In a landmark decision delivered by the Supreme Court, consumers who have been mis-sold financial products may now have a stronger chance of successfully claiming against lenders for not disclosing broker commission details.
The judgment in the case of Potter v Canada Square Operations Ltd has set a precedent that could impact hundreds of thousands of similar claims across the country.
The court’s decision focused on the interpretation of the Limitation Act 1980, specifically Section 32(1)(b). This section relates to instances where a lender has intentionally concealed information essential for a consumer to understand their rights, such as hidden costs or the commissions paid to brokers.
In this case, the undisclosed fact was the size of a commission on a payment protection insurance policy linked to a loan agreement.
The Supreme Court has clarified that if a lender deliberately withholds critical information about commissions, their right to dismiss a claim based on the time limit (a limitation defense) can be challenged. Lord Reed, Lord Hodge, Lord Kitchin, Lord Sales, and Lord Lloyd-Jones unanimously dismissed the lender’s appeal.
The judgment said: ‘the existence and amount of the commission were facts which were relevant to the claimant’s right of action… The defendant deliberately concealed those facts from her, as the recorder held, by consciously deciding not to disclose the commission to her. It is not suggested that she could with reasonable diligence have discovered the concealment any earlier. The requirements of section 32(1)(b) are accordingly met.’
We welcome the Supreme Court’s ruling in this case and encourage anyone who thinks they may have been mis-sold a motor finance agreement to contact the lenders or seek legal advice to determine whether they have been unfairly treated and may be entitled to compensation
Although Lord Reed said he found himself in ‘respectful disagreement with the reasoning of the Court of Appeal’, he concluded that it was correct to find Canada Square was ‘deprived of a limitation defence’.
He added: ‘It follows that the claim is not time-barred and that the defendant’s appeal should be dismissed.’
The ruling means that even if considerable time has passed, affected consumers may still pursue their claims, given that they were unaware of the concealed facts due to the lender’s decision not to inform them.
The relevance of this judgment extends beyond the confines of payment protection insurance to various consumer finance products, including motor finance and PCP compensation claims.
This ruling may now open the door for individuals who suspect they have been mis-sold motor finance due to non-disclosure of commissions to seek compensation, even if the finance agreement was taken out some years ago. Now armed with the precedent set by the Potter case, claimants can challenge lenders and demand fairness and transparency in their financial dealings.
Commenting on the Supreme Court ruling, Bott and Co solicitor Coby Benson said: “We welcome the Supreme Court’s ruling in this case and encourage anyone who thinks they may have been mis-sold a motor finance agreement to contact the lenders or seek legal advice to determine whether they have been unfairly treated and may be entitled to compensation.”

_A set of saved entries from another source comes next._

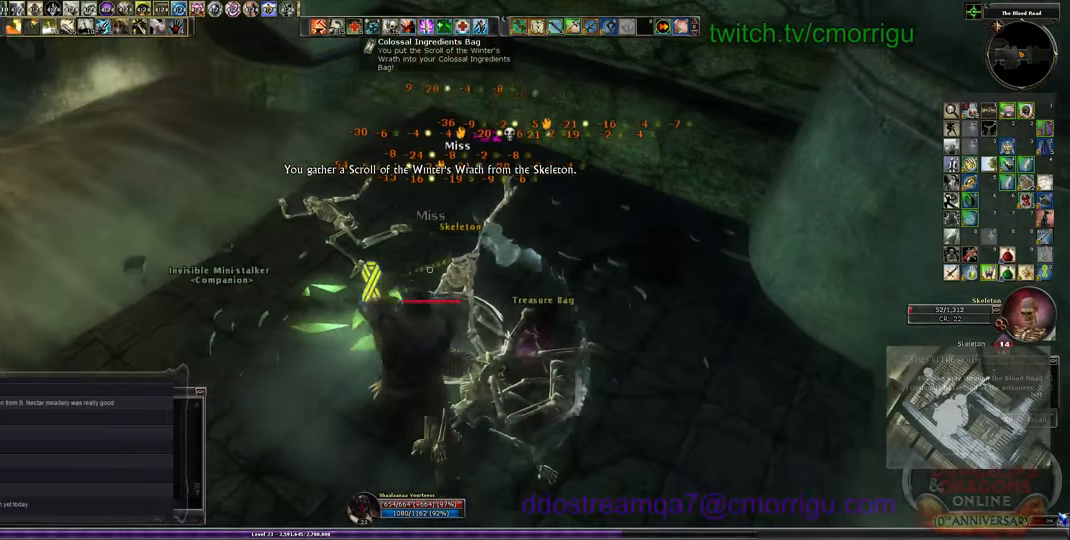
{"keys": [], "events": []}
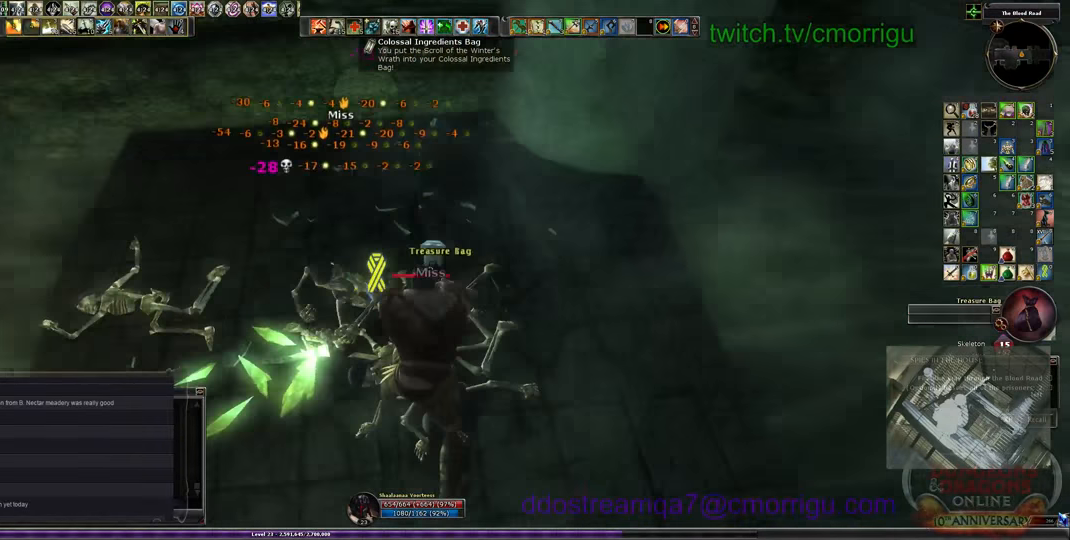
{"keys": [], "events": [[333, "e", "down"], [467, "e", "up"]]}
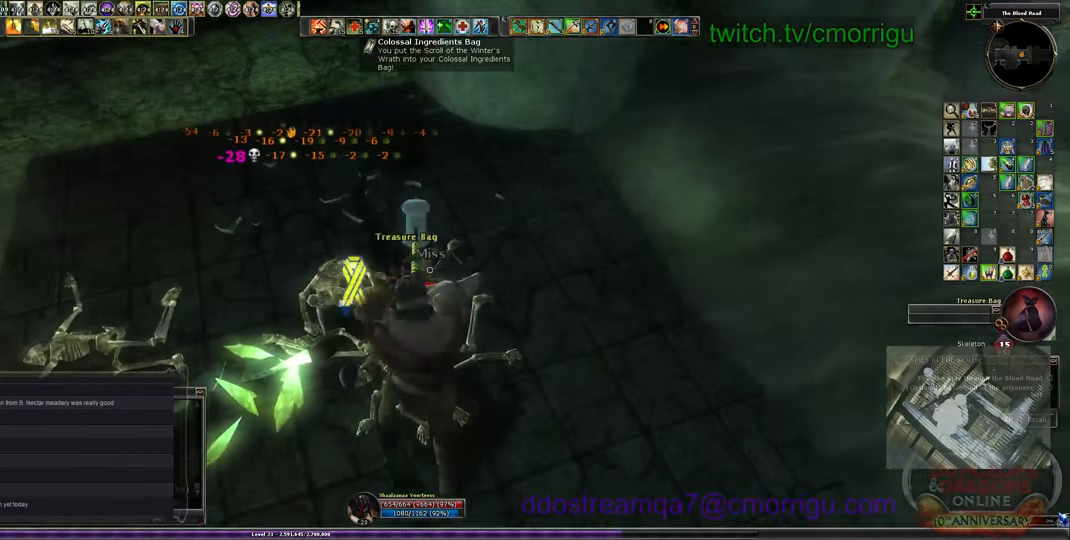
{"keys": [], "events": []}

Customers can check their car finance agreements for free using Bott and Co’s mis-sold car finance claim check. Customers can get an instant answer about their legal rights. It is estimated that the average pay out could be in the region of £1,500.
The FCA uncovered widespread mis selling of finance agreements in the motor industry in a 2018 investigation. The investigation discovered that unbeknown to customers, lenders systematically incentivised brokers and car dealers to charge their customers higher interest rates so they could receive higher commissions themselves.
Following the investigation, one car dealer openly admitted, “Frankly, we were getting away with murder. We weren’t treating customers fairly and were, in effect, charging them to earn us money.”
Jonathan Davidson, director of supervision for retail and authorisations at the FCA, said the actions discovered were unacceptable.
“Some motor dealers are overcharging unsuspecting customers over £1000 in interest charges to obtain bigger commission payouts for themselves.”